Speaking of the methods, with the help of which the seminar will be conducted, it will be desirable that the seminar should take place in a relatively small group of students. Thus, it will be possible to have every single member of the group involved into the discussion process. As for the organization of the seminar, it can be suggested that a short restatement of the key theses should be provided at the start. Afterwards, a discussion of the basic postulates and terminology should occur. As soon as the key terms have been clarified and the key issues have been discussed, it will be necessary to proceed with the discussion of the key issues that public relation specialists may have in the era of information technology.

It is crucial that the participants of the seminar should be able to embrace both the threats that new forms of media pose to public relations and the opportunities that modern media opens in front of public relations experts. Finally, an observation of the actual communication patterns in a public sphere should be carried out. For this purpose, a few discussions of a specific issue in several minor public spheres will be chosen. The topic that these discussions will revolve around will presumably concern a topical political or social dilemma; thus, the participation of all students will be guaranteed, since each of the seminar members will most likely be eager to provide their own opinion on the issue in question. It is crucial to make sure, though, that the discussion of public relationships and the role of new media in them should not switch to the debates on the political or social issue in question.

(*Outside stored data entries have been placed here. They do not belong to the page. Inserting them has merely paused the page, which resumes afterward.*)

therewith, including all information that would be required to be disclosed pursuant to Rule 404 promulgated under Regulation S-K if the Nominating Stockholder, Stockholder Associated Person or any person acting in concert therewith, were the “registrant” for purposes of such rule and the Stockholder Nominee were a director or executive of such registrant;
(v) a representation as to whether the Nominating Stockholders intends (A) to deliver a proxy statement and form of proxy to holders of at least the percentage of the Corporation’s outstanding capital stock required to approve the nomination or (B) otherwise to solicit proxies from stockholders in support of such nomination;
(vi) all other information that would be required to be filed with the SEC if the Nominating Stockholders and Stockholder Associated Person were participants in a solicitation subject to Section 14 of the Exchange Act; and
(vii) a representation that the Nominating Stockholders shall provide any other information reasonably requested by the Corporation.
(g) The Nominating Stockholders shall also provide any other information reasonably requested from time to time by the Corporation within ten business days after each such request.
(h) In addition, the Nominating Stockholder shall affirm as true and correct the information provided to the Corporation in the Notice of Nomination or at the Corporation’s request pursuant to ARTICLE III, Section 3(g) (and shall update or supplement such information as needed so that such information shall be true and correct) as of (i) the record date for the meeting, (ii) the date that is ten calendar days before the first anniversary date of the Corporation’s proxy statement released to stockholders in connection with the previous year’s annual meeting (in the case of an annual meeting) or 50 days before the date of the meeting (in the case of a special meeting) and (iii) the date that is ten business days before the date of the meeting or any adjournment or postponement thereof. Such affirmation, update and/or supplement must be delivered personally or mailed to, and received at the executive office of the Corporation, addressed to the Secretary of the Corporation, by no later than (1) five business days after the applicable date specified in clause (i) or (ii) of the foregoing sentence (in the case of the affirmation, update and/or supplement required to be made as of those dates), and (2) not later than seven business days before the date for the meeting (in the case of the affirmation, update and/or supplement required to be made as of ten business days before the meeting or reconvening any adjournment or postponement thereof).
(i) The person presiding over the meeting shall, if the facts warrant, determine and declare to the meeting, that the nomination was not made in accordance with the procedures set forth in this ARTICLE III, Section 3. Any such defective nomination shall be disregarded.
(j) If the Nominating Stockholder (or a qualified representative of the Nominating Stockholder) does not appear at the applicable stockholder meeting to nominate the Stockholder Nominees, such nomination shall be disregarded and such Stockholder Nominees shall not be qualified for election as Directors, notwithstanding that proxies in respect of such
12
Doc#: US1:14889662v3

Seeing how the topic of the seminar concerns the effects of an implementation of information technologies in people’s lives, it seems unreasonable to omit the practical application of the knowledge acquired in the course of the lessons. Therefore, among the methods that will be utilized during the seminar, an experiment carried out with the help of several social networks will be used as one of the key tools.

Media and Knowledge Society: Answering Questions

No matter what one may say about the ethical issues that the use of new media implies, one must admit that modern media represents the information society of the XX century in a very graphic manner. It is very easy to use, and it does allow for a very quick information acquisition, processing and transfer (Gandy 2002).

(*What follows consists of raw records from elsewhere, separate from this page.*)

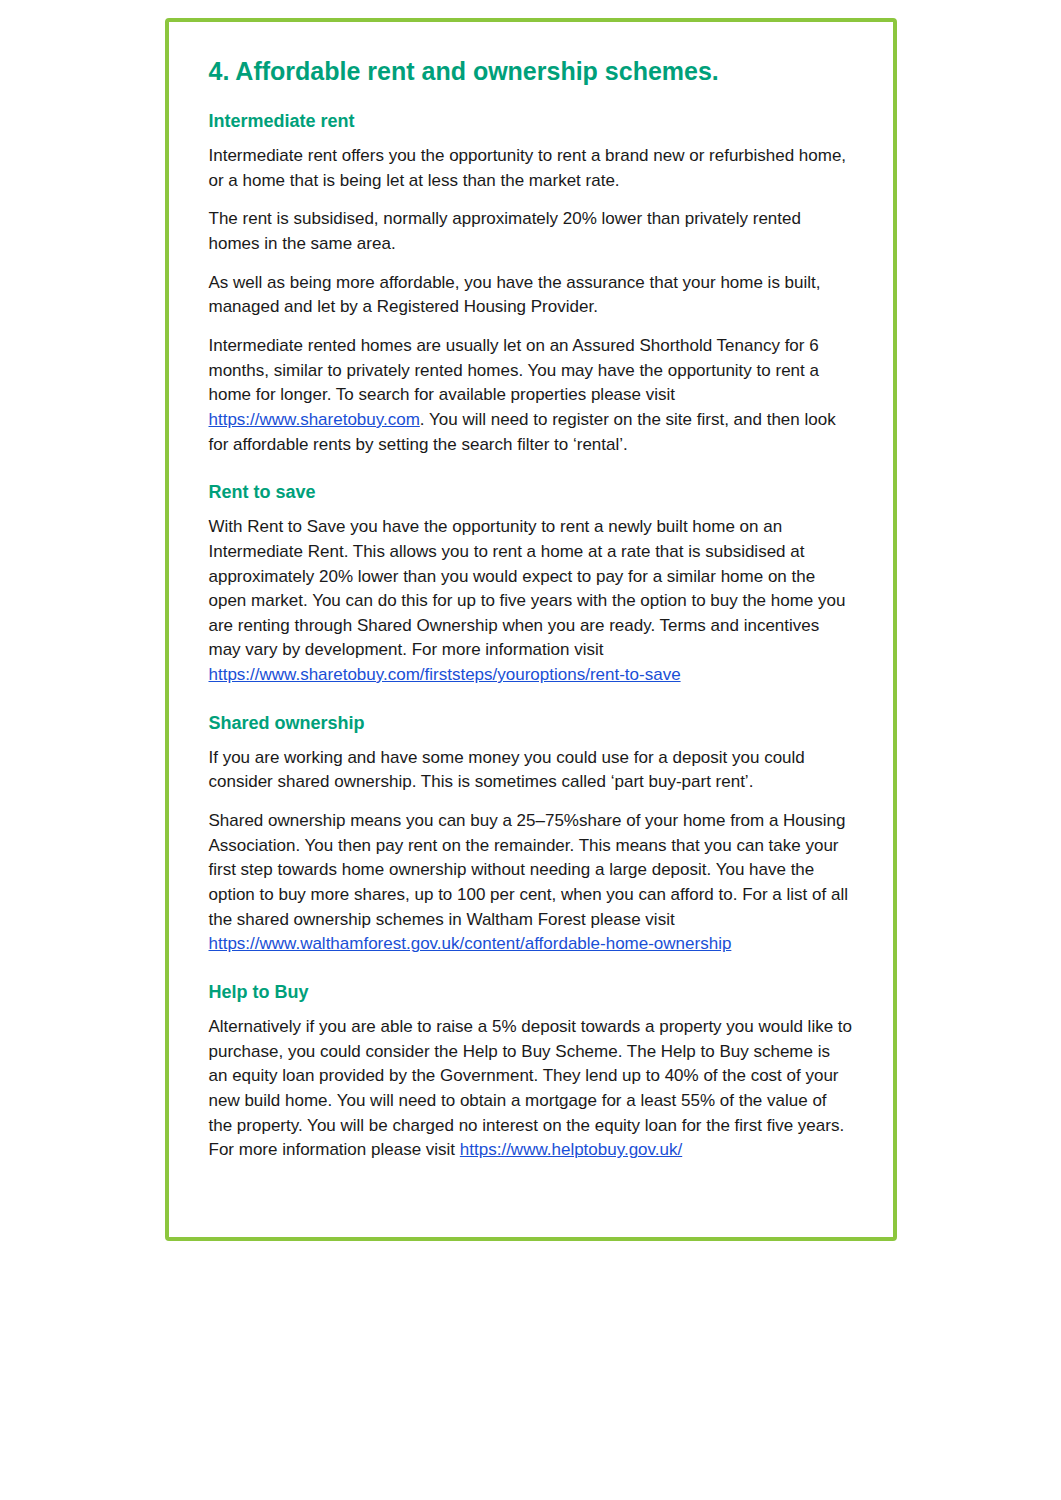4. Affordable rent and ownership schemes.
Intermediate rent
Intermediate rent offers you the opportunity to rent a brand new or refurbished home, or a home that is being let at less than the market rate.
The rent is subsidised, normally approximately 20% lower than privately rented homes in the same area.
As well as being more affordable, you have the assurance that your home is built, managed and let by a Registered Housing Provider.
Intermediate rented homes are usually let on an Assured Shorthold Tenancy for 6 months, similar to privately rented homes. You may have the opportunity to rent a home for longer. To search for available properties please visit https://www.sharetobuy.com. You will need to register on the site first, and then look for affordable rents by setting the search filter to ‘rental’.
Rent to save
With Rent to Save you have the opportunity to rent a newly built home on an Intermediate Rent. This allows you to rent a home at a rate that is subsidised at approximately 20% lower than you would expect to pay for a similar home on the open market. You can do this for up to five years with the option to buy the home you are renting through Shared Ownership when you are ready. Terms and incentives may vary by development. For more information visit https://www.sharetobuy.com/firststeps/youroptions/rent-to-save
Shared ownership
If you are working and have some money you could use for a deposit you could consider shared ownership. This is sometimes called ‘part buy-part rent’.
Shared ownership means you can buy a 25–75%share of your home from a Housing Association. You then pay rent on the remainder. This means that you can take your first step towards home ownership without needing a large deposit. You have the option to buy more shares, up to 100 per cent, when you can afford to. For a list of all the shared ownership schemes in Waltham Forest please visit https://www.walthamforest.gov.uk/content/affordable-home-ownership
Help to Buy
Alternatively if you are able to raise a 5% deposit towards a property you would like to purchase, you could consider the Help to Buy Scheme. The Help to Buy scheme is an equity loan provided by the Government. They lend up to 40% of the cost of your new build home. You will need to obtain a mortgage for a least 55% of the value of the property. You will be charged no interest on the equity loan for the first five years. For more information please visit https://www.helptobuy.gov.uk/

Despite the aforementioned ethical concerns, new forms of media clearly are the best tool for raising issues and exploring the promise of the knowledge society. Being the product of their time, new media tools can be used to analyze a particular issue from several aspects. Seeing how new media tools, including social networks, have made media available to masses, it has become possible for all existing opinions regarding a specific event to be heard. Thus, new media clearly contributes to objectivity and information sharing, which help explore the promise of the knowledge society and raise the related issues.

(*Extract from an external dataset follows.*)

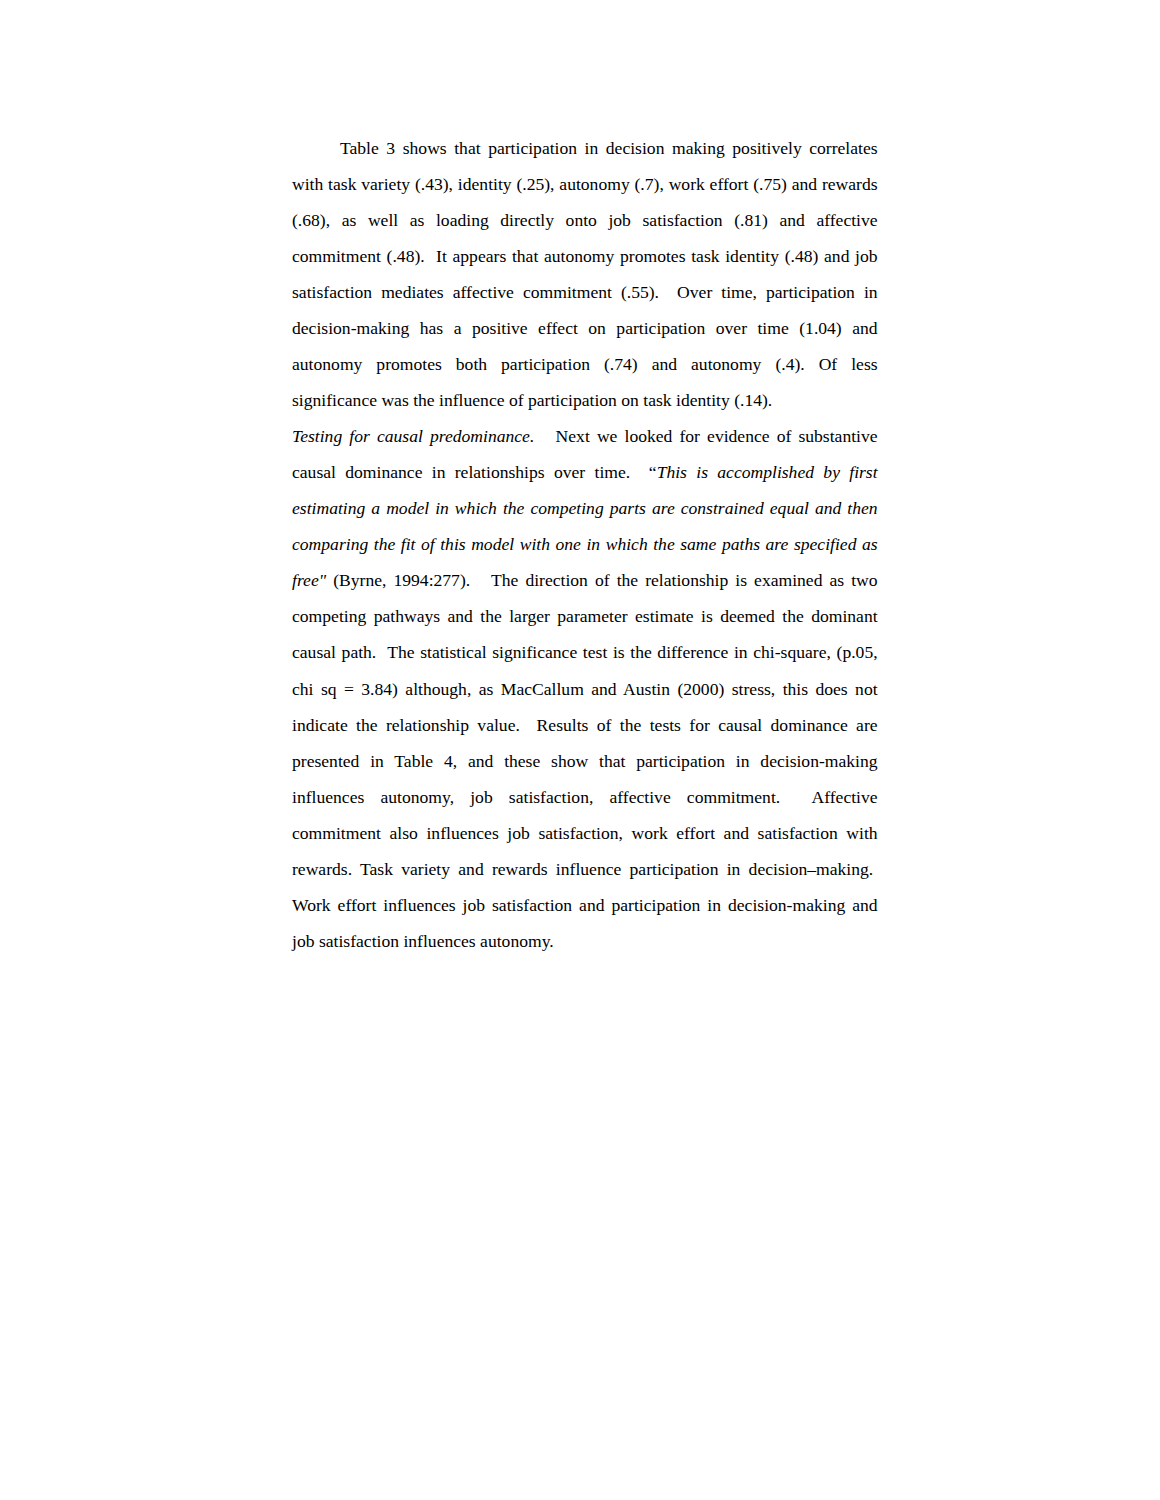Table 3 shows that participation in decision making positively correlates with task variety (.43), identity (.25), autonomy (.7), work effort (.75) and rewards (.68), as well as loading directly onto job satisfaction (.81) and affective commitment (.48). It appears that autonomy promotes task identity (.48) and job satisfaction mediates affective commitment (.55). Over time, participation in decision-making has a positive effect on participation over time (1.04) and autonomy promotes both participation (.74) and autonomy (.4). Of less significance was the influence of participation on task identity (.14).
Testing for causal predominance. Next we looked for evidence of substantive causal dominance in relationships over time. “This is accomplished by first estimating a model in which the competing parts are constrained equal and then comparing the fit of this model with one in which the same paths are specified as free" (Byrne, 1994:277). The direction of the relationship is examined as two competing pathways and the larger parameter estimate is deemed the dominant causal path. The statistical significance test is the difference in chi-square, (p.05, chi sq = 3.84) although, as MacCallum and Austin (2000) stress, this does not indicate the relationship value. Results of the tests for causal dominance are presented in Table 4, and these show that participation in decision-making influences autonomy, job satisfaction, affective commitment. Affective commitment also influences job satisfaction, work effort and satisfaction with rewards. Task variety and rewards influence participation in decision–making. Work effort influences job satisfaction and participation in decision-making and job satisfaction influences autonomy.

It should be kept in mind, though, that the number of public spheres in the world in general and in each society in particular is not large. As Calhoun explains, the Internet and other communications media in general can be considered a public sphere: “such an international public sphere clearly already exists” (Calhoun 2007, p. 156). Therefore their actual number has not been defined yet, but it can be assumed that the Internet is the major public sphere, where smaller ones are located.

As it has been stressed above, it is the possibility to embrace every existing viewpoint on the issue that makes an online public sphere so powerful and significant. As Calhoun stresses, the specific environment of a public sphere predetermines that different ideas could be heard and different opinions could be voiced. Because of the possibility for users to remain anonymous, these spheres provide a perfect place to debate alternative and often controversial opinions.

In public sphere, the voices of individuals are clearly the strongest, and the Wikileaks is a graphic example of that. Providing secret and uncensored information, it offers an objective evaluation of the government’s actions. Since Wikileaks exposes the sometimes controversial actions of the government, the latter is understandably against it. Still, it is important to stress that a public sphere can be used with criminal or malicious intent, such as playing havoc, etc. The lack of control over the effect that information has on public sphere users is a serious concern for governments.

Reference List

Calhoun, C 2007, ‘Information technology and the international public sphere,’ in A Sales & M Fournier (eds), Knowledge, communication & creativity, Sage, London, UK, pp. 131–155. Web.

Gandy, O H 2002, ‘The real digital divide: citizens versus consumers,’ in A Leah Lievrouw and S M Livingstone (eds), The handbook of new media: social shaping and consequences of ICTs, Sage, London, UK, pp. 448–600. Web.